» Work required: Pull out each line in the material below that contains the string "depth". Copy those lines as they appear.

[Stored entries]
----
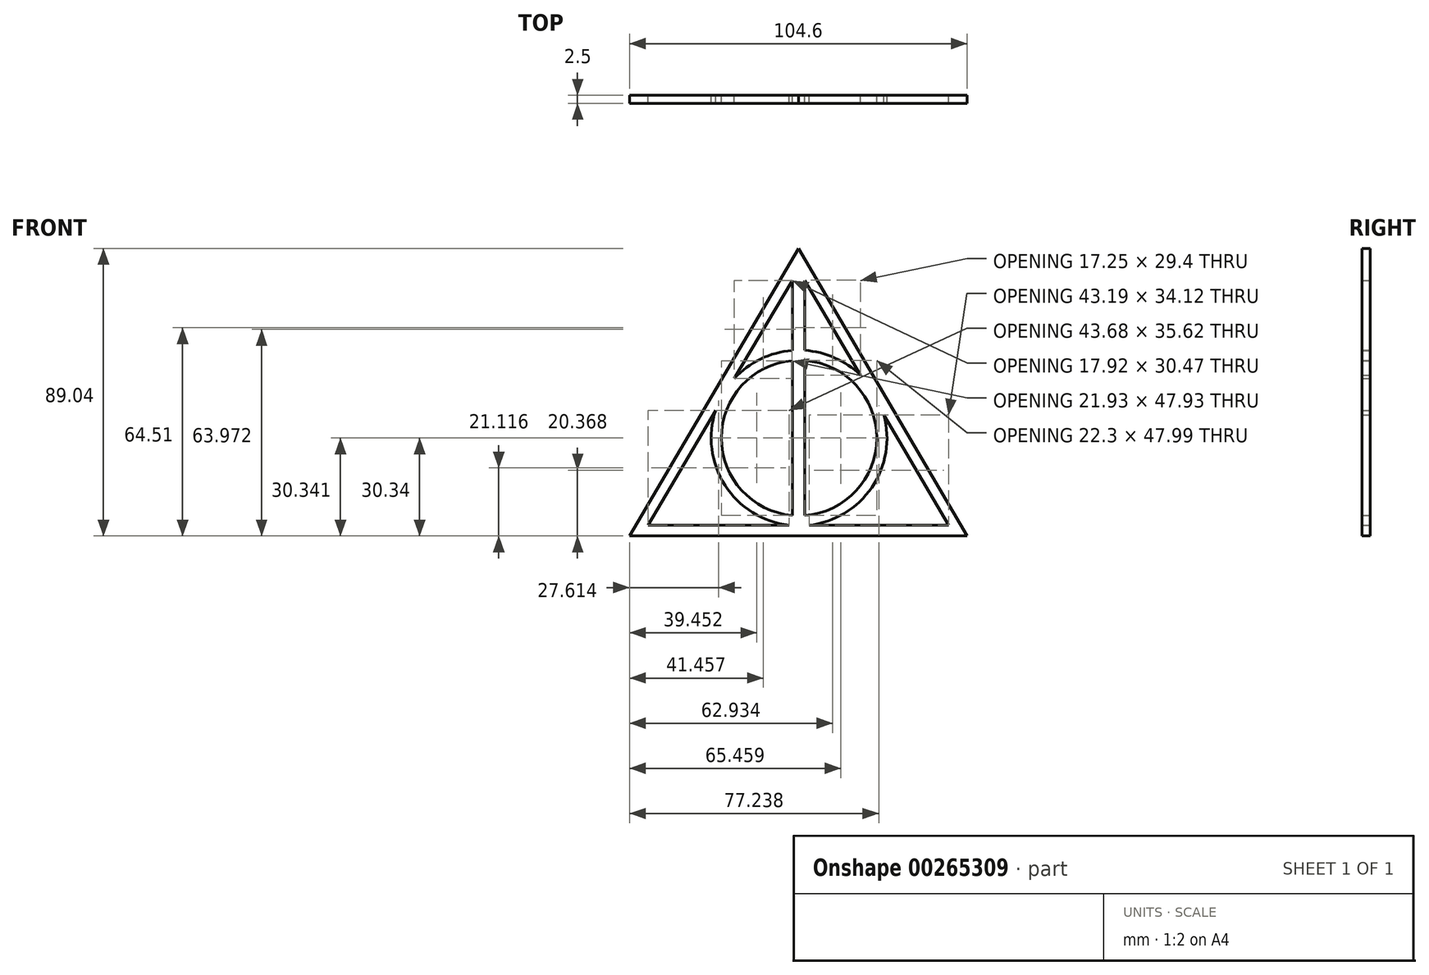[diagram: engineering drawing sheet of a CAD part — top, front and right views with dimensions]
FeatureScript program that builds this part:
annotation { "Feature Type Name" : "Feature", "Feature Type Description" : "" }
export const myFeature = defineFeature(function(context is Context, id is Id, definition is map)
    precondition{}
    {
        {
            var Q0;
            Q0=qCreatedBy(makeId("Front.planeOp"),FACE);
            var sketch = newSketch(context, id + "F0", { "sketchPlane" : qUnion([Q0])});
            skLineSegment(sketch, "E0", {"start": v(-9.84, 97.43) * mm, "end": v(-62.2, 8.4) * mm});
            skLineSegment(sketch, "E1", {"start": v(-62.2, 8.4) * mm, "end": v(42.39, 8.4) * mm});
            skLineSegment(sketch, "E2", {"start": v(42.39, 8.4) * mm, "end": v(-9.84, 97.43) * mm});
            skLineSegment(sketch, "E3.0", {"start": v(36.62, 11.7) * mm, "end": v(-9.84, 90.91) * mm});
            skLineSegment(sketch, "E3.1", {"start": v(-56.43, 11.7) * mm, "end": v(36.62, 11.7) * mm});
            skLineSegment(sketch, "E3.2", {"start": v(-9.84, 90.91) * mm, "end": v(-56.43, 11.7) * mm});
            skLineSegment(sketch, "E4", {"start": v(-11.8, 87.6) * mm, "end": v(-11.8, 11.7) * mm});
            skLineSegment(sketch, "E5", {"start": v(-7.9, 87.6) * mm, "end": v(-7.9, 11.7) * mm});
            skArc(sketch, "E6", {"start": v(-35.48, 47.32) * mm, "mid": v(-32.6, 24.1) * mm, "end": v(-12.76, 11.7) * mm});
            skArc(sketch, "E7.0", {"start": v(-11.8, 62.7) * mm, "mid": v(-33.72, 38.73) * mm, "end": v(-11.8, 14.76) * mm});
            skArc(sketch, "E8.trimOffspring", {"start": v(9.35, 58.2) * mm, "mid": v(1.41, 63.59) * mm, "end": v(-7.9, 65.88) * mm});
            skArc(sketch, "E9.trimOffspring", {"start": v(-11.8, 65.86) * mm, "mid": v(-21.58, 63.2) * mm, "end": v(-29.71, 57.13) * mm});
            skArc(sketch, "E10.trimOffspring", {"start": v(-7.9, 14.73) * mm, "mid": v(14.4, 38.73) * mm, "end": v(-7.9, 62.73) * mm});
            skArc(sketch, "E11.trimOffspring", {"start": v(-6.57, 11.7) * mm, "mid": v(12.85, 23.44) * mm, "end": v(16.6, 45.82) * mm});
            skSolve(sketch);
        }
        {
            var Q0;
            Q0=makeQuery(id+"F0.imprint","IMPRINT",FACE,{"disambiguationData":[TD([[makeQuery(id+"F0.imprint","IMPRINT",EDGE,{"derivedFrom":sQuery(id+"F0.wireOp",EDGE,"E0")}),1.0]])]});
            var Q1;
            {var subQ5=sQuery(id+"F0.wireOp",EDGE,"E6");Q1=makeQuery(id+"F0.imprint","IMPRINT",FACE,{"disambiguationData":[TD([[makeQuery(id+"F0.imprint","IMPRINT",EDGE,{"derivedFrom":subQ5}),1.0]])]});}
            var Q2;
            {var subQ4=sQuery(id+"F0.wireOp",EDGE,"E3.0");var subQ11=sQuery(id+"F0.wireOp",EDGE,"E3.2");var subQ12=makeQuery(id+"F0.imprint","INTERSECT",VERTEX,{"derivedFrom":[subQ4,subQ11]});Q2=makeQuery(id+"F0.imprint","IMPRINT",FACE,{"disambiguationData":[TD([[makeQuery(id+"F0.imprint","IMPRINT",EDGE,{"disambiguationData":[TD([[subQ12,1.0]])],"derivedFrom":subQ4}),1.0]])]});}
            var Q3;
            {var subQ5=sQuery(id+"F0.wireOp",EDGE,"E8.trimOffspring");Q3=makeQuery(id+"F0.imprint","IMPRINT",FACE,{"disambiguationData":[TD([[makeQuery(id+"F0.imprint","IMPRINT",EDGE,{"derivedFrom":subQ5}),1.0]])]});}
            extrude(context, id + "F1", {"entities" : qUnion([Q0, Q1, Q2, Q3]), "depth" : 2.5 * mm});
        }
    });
----
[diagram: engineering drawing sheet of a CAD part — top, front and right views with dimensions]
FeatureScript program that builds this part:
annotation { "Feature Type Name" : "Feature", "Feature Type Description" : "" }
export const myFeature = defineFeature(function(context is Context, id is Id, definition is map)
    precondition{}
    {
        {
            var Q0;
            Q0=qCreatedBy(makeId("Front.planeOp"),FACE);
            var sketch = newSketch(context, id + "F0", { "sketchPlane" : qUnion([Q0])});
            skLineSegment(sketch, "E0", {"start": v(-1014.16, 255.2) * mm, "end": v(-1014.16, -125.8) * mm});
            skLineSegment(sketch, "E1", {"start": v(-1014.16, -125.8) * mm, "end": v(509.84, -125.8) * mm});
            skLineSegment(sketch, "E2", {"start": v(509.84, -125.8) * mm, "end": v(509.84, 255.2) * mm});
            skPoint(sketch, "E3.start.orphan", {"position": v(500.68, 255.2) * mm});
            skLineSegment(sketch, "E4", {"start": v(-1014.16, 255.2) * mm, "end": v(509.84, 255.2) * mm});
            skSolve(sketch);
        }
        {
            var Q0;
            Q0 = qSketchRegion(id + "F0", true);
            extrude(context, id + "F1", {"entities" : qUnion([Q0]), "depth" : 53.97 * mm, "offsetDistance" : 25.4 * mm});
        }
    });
----
» Result of the exercise:
            extrude(context, id + "F1", {"entities" : qUnion([Q0, Q1, Q2, Q3]), "depth" : 2.5 * mm});
            extrude(context, id + "F1", {"entities" : qUnion([Q0]), "depth" : 53.97 * mm, "offsetDistance" : 25.4 * mm});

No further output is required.